[Records]
•••••
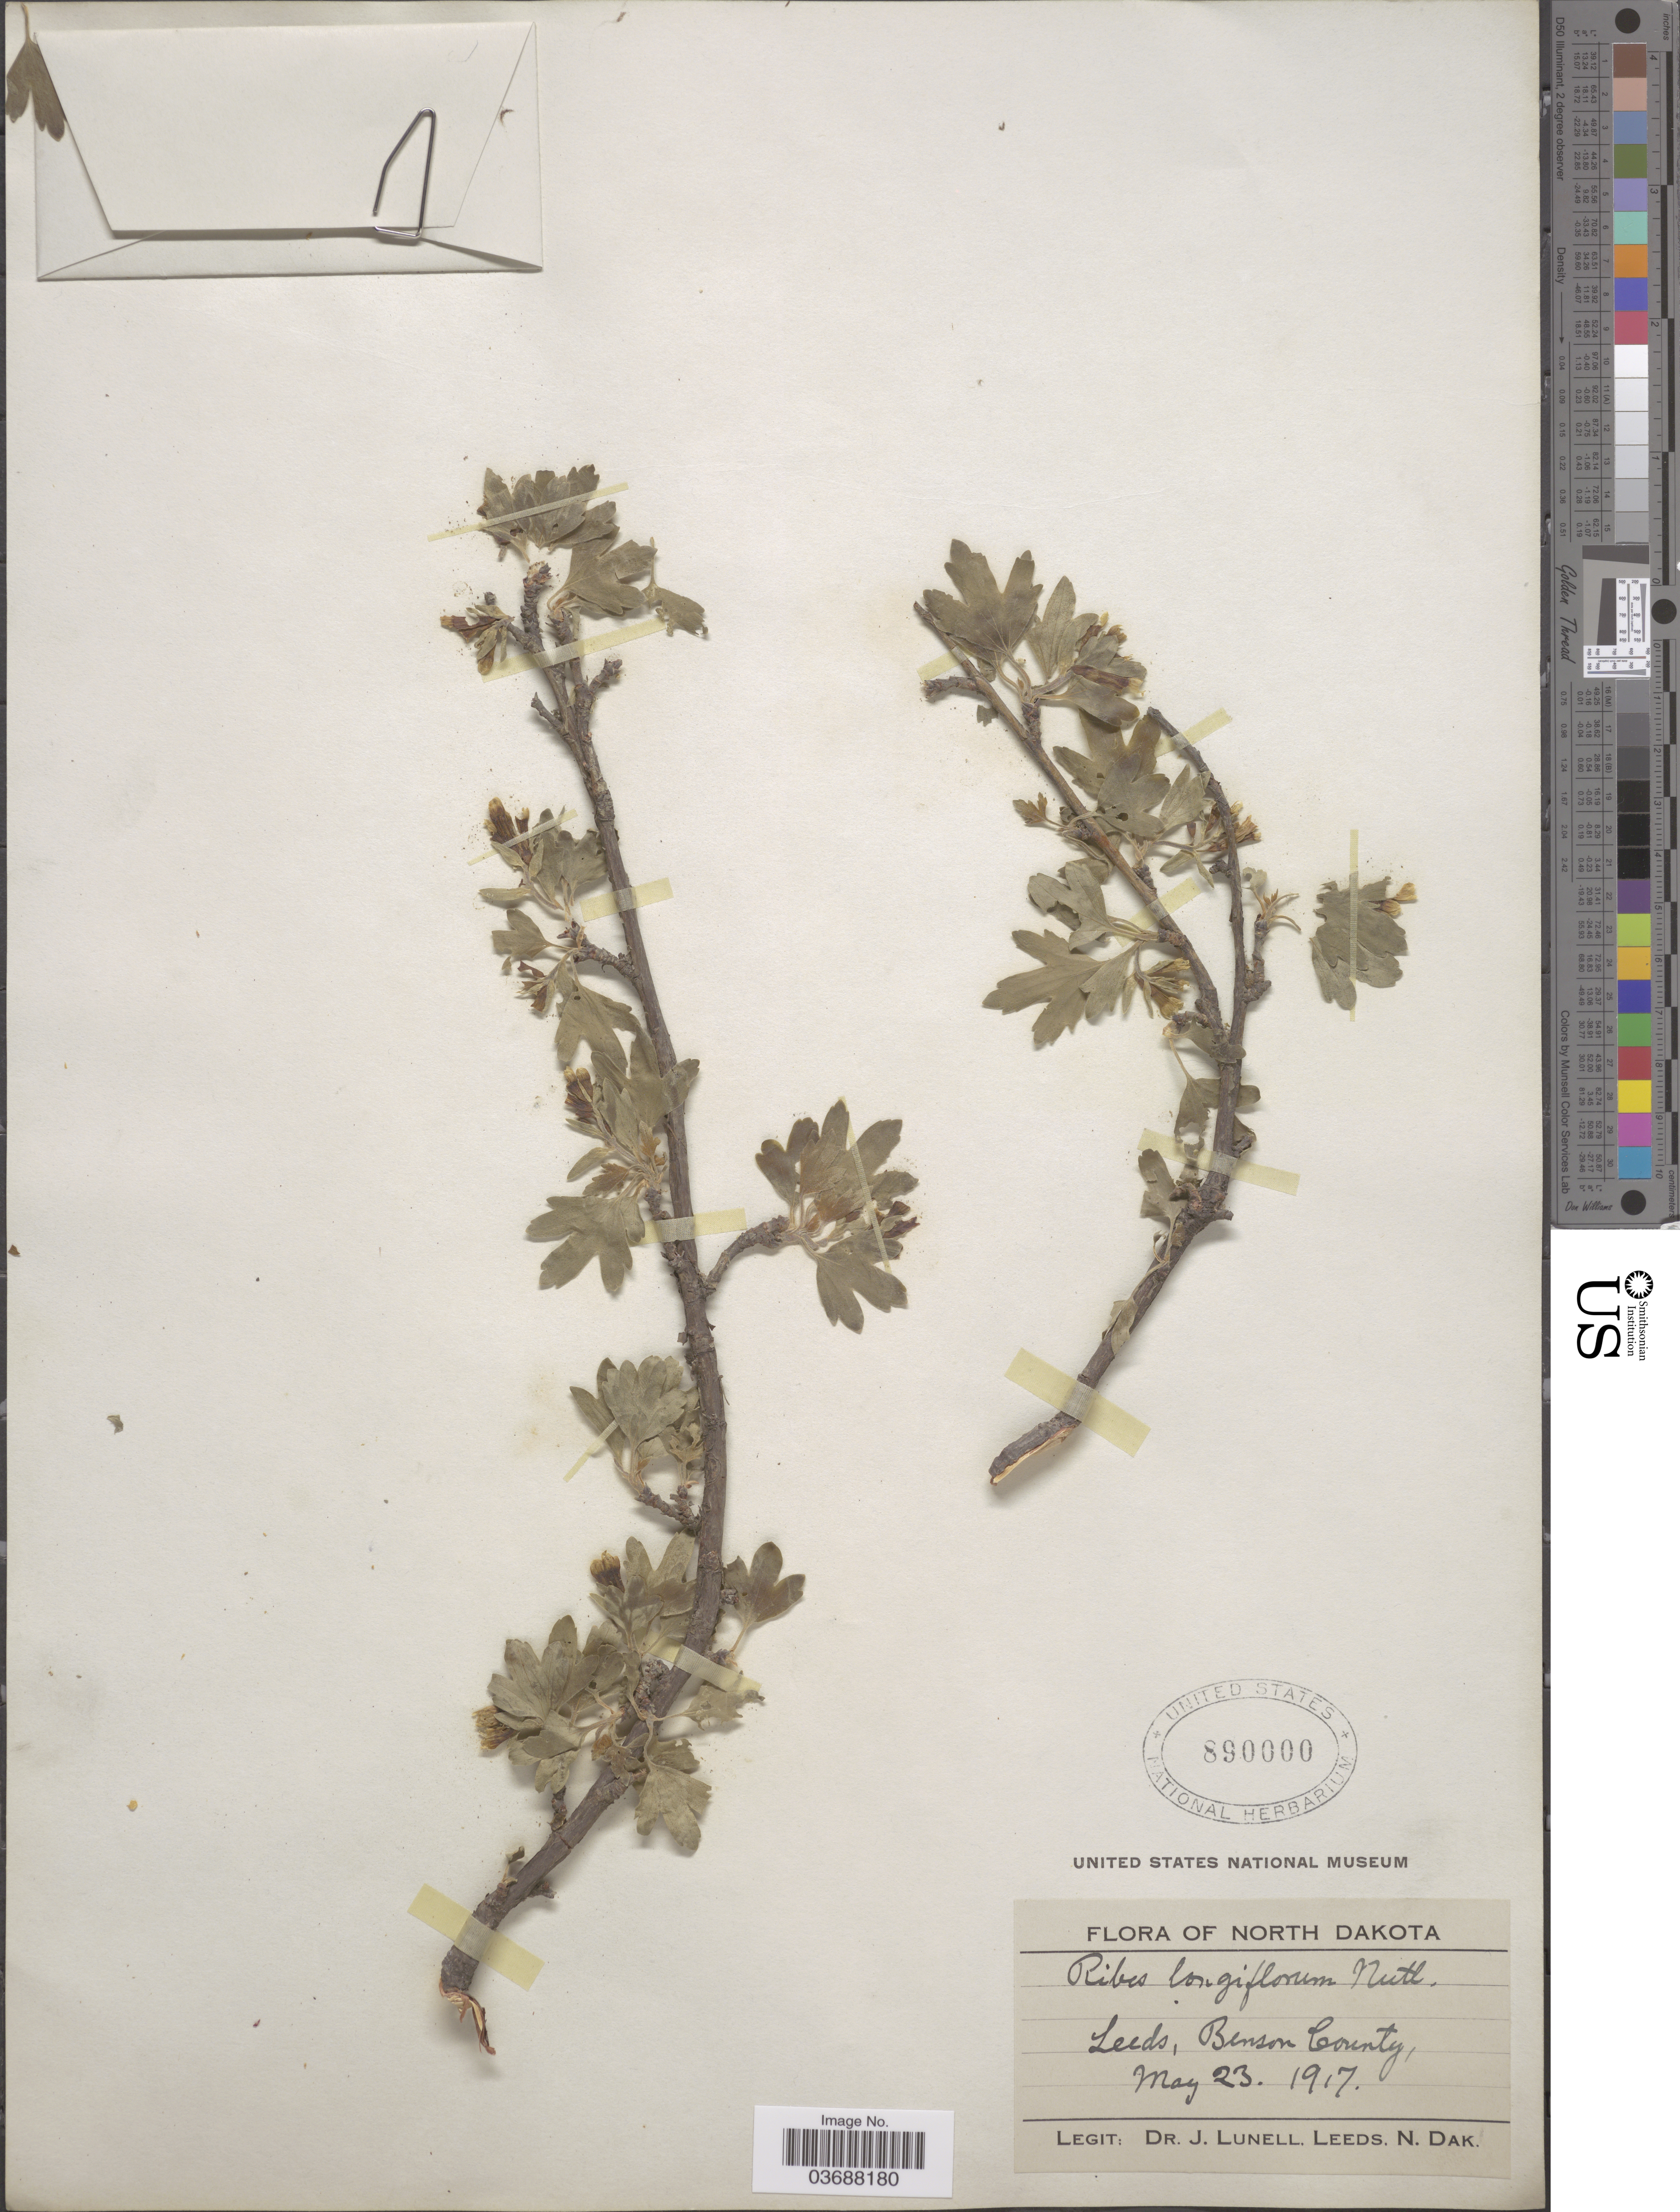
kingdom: Plantae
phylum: Tracheophyta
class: Magnoliopsida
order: Saxifragales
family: Grossulariaceae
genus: Ribes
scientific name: Ribes longiflorum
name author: Nutt.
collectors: J. Lunell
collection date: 1917-05-23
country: United States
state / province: North Dakota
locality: Leeds, Benson County.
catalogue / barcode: US 890000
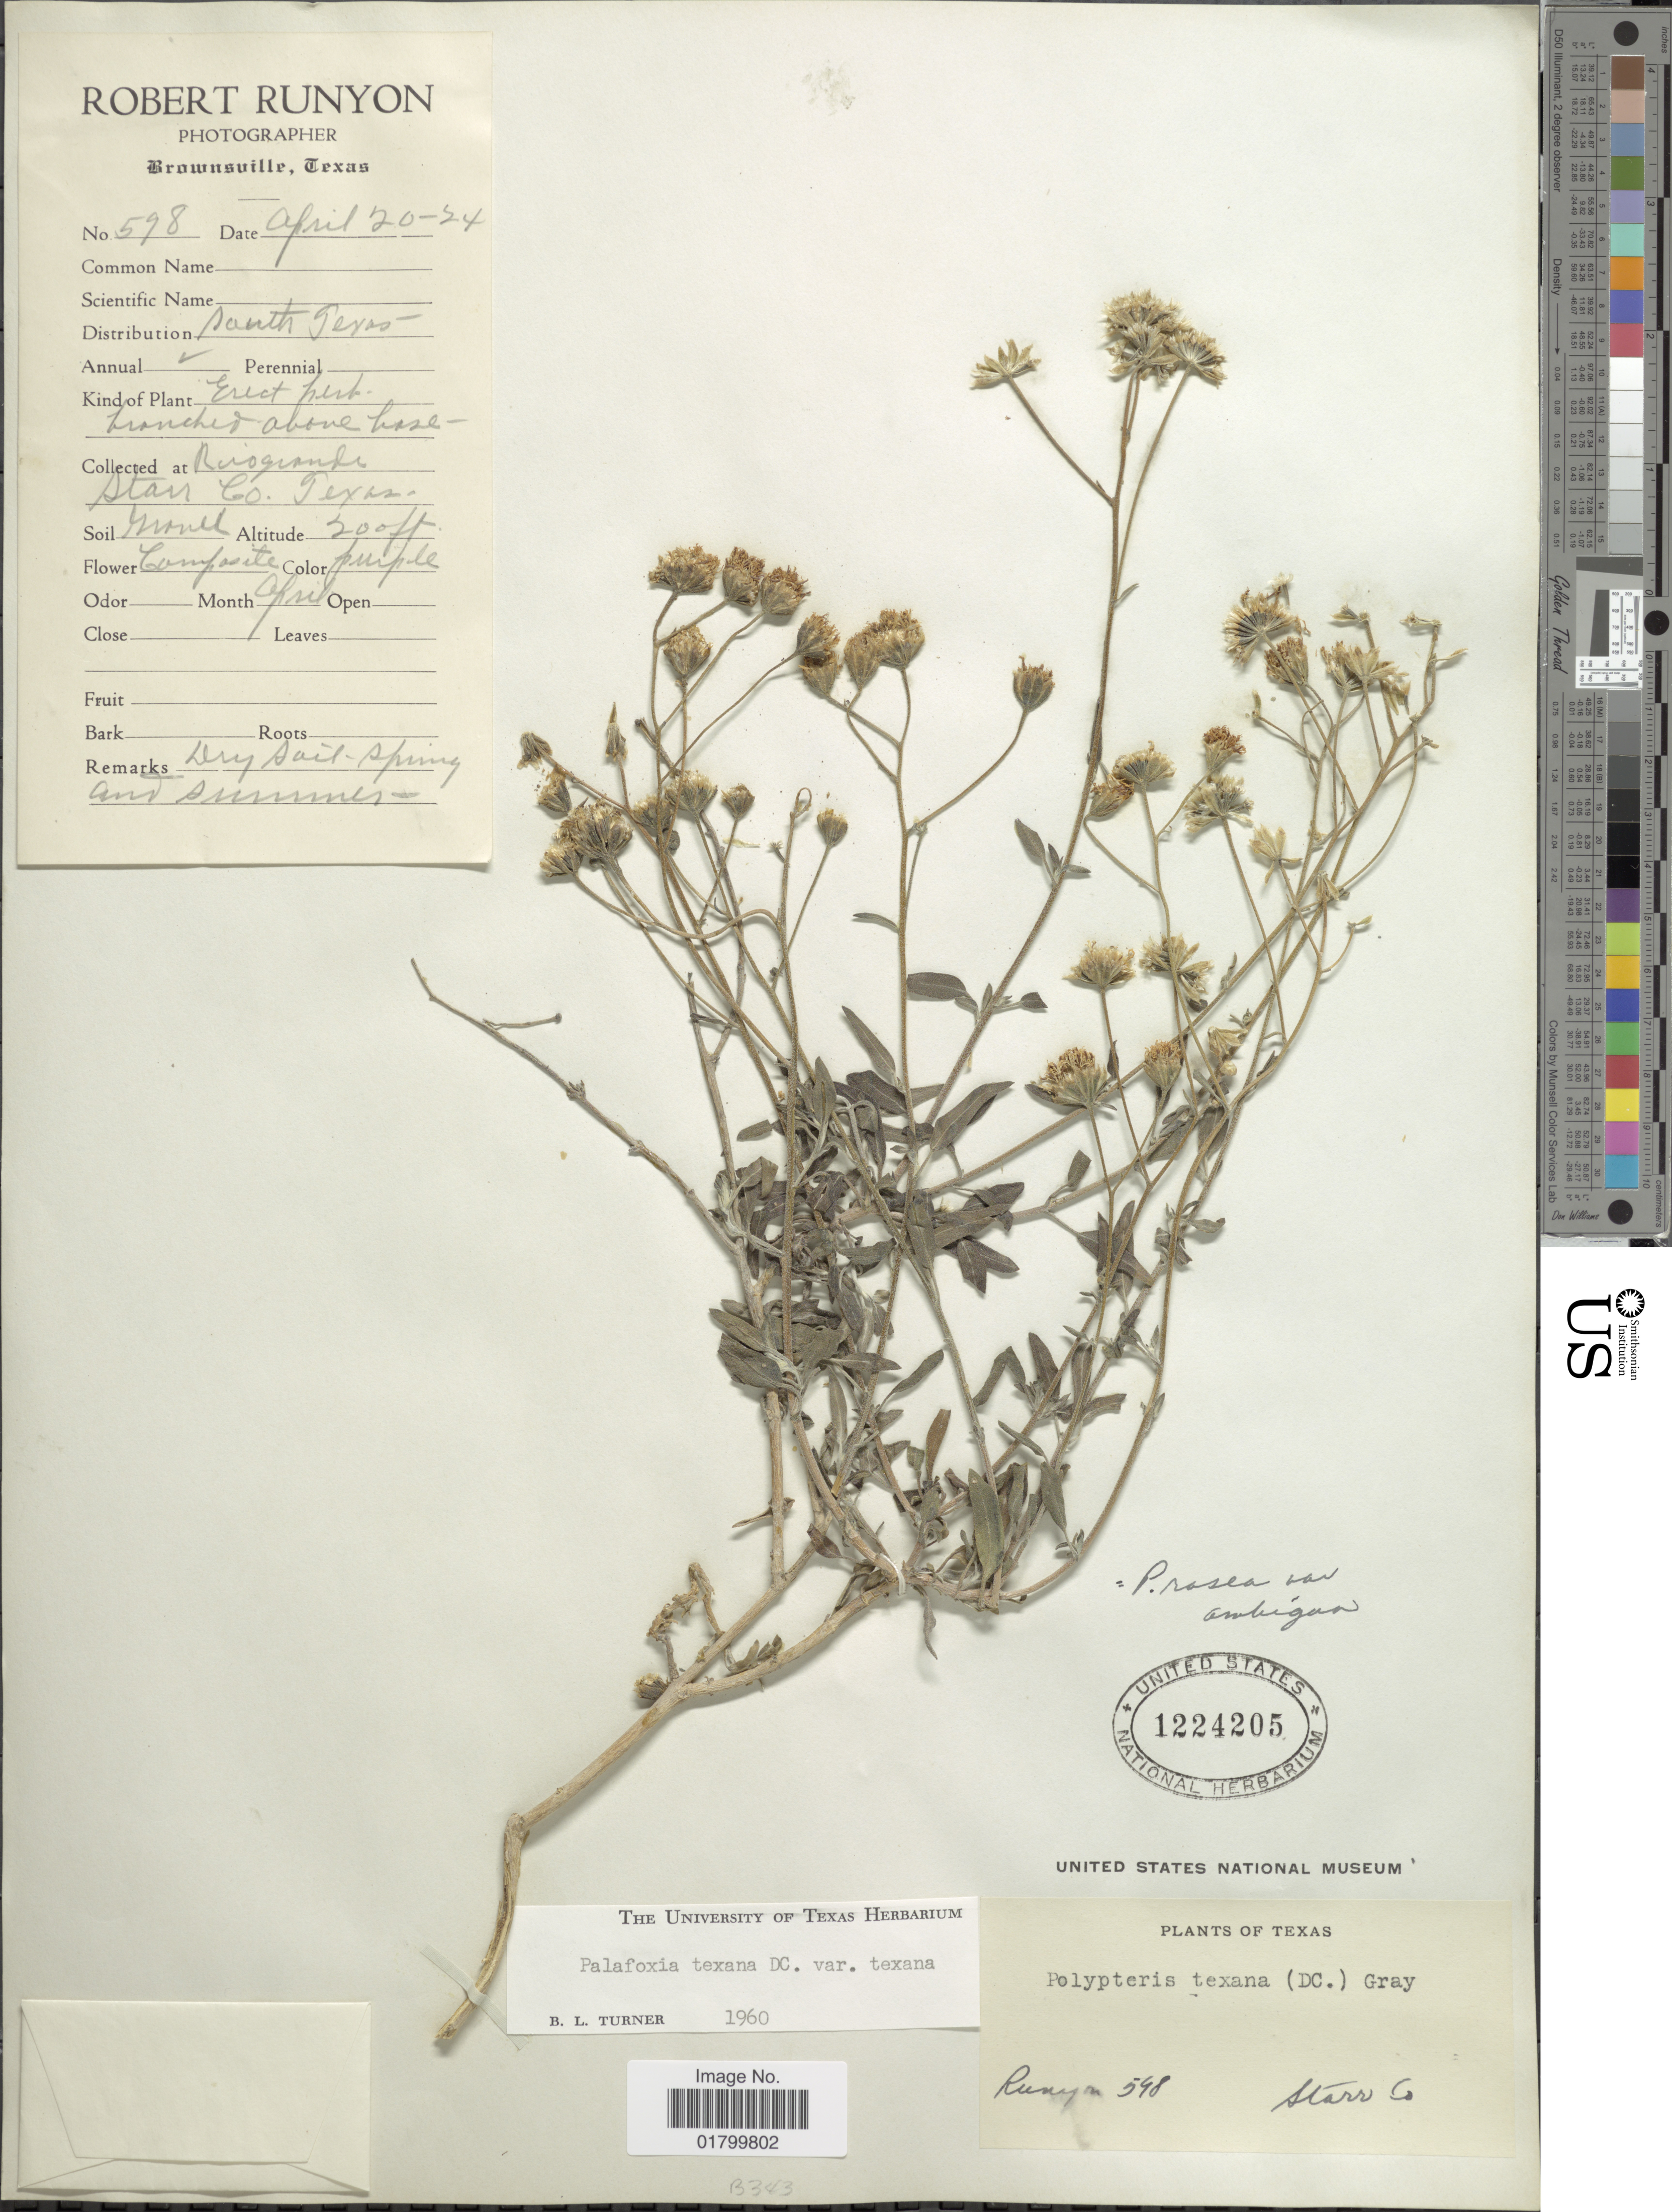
•••••
_DIRECTION_
Render the data above as a Markdown table with the columns "No." and "Entry," giving each non-blank line its own numbered row. Leave the pictures out of the table.

_EXERCISE RESPONSE_
| No. | Entry |
|---|---|
| 1 | kingdom: Plantae |
| 2 | phylum: Tracheophyta |
| 3 | class: Magnoliopsida |
| 4 | order: Saxifragales |
| 5 | family: Grossulariaceae |
| 6 | genus: Ribes |
| 7 | scientific name: Ribes longiflorum |
| 8 | name author: Nutt. |
| 9 | collectors: J. Lunell |
| 10 | collection date: 1917-05-23 |
| 11 | country: United States |
| 12 | state / province: North Dakota |
| 13 | locality: Leeds, Benson County. |
| 14 | catalogue / barcode: US 890000 |